- Try it -
Copy word for word, please, the lines of the entries below running from the one containing "Есть в наличии" to the one containing "es paramètres s’appliqueront du", both ends included.

[Given entries — start]

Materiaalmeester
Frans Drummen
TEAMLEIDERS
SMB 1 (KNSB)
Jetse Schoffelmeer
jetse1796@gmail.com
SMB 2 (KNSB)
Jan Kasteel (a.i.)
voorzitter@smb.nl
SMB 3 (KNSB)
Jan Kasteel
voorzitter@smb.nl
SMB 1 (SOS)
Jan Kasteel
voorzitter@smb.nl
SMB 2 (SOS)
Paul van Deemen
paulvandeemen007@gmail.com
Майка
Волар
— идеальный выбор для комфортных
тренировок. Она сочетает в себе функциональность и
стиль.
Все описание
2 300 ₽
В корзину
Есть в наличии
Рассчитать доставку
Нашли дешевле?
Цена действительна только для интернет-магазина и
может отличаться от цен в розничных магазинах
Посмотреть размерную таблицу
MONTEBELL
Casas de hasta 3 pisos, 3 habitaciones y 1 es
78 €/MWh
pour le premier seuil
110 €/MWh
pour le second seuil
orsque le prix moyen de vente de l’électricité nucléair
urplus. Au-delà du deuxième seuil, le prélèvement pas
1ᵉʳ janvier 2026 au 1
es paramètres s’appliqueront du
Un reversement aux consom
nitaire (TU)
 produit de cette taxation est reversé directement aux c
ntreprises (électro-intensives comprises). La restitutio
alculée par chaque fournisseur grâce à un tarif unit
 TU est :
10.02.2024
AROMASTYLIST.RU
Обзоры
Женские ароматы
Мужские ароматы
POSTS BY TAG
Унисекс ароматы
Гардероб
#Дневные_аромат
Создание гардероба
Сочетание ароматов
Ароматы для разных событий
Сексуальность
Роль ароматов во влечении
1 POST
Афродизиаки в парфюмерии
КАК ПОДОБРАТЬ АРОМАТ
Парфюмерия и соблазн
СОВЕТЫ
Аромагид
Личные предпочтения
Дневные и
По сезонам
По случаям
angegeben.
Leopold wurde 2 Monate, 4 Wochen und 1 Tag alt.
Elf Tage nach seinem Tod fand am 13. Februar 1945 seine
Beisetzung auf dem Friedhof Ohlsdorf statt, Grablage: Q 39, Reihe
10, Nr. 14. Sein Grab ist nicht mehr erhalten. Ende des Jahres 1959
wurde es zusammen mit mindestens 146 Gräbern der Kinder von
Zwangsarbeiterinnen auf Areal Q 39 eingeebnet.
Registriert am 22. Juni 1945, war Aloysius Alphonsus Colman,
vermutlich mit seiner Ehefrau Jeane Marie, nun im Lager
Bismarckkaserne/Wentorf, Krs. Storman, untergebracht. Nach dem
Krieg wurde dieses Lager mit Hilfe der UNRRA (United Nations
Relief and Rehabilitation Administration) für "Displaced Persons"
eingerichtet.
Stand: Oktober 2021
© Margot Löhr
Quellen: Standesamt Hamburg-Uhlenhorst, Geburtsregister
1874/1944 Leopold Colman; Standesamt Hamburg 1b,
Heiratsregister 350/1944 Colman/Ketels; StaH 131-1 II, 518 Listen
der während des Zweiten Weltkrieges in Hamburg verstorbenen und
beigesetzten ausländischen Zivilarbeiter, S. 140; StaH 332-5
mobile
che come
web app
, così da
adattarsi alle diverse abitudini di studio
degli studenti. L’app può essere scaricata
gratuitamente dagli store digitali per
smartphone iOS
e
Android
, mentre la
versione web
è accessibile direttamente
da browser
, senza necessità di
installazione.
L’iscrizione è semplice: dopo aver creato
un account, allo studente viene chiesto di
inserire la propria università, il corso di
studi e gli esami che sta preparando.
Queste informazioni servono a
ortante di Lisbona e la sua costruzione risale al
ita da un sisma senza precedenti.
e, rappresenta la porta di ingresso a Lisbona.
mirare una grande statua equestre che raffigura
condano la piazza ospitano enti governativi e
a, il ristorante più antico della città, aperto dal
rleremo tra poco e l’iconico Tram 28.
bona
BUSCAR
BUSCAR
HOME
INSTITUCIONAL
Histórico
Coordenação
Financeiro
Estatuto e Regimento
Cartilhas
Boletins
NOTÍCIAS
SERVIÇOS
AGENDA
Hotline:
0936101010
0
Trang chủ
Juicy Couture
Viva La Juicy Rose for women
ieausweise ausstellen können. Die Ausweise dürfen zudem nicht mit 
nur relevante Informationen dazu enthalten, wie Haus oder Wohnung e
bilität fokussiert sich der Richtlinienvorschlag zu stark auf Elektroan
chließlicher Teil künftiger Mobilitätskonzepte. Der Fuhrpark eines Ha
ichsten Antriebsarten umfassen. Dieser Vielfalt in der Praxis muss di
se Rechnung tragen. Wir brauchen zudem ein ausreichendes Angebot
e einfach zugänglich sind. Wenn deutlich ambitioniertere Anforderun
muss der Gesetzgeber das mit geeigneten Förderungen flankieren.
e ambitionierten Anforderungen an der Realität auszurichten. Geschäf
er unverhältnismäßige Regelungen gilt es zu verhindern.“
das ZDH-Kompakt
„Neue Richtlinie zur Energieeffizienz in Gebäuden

[Given entries — finish]

- Written response -
Есть в наличии
Рассчитать доставку
Нашли дешевле?
Цена действительна только для интернет-магазина и
может отличаться от цен в розничных магазинах
Посмотреть размерную таблицу
MONTEBELL
Casas de hasta 3 pisos, 3 habitaciones y 1 es
78 €/MWh
pour le premier seuil
110 €/MWh
pour le second seuil
orsque le prix moyen de vente de l’électricité nucléair
urplus. Au-delà du deuxième seuil, le prélèvement pas
1ᵉʳ janvier 2026 au 1
es paramètres s’appliqueront du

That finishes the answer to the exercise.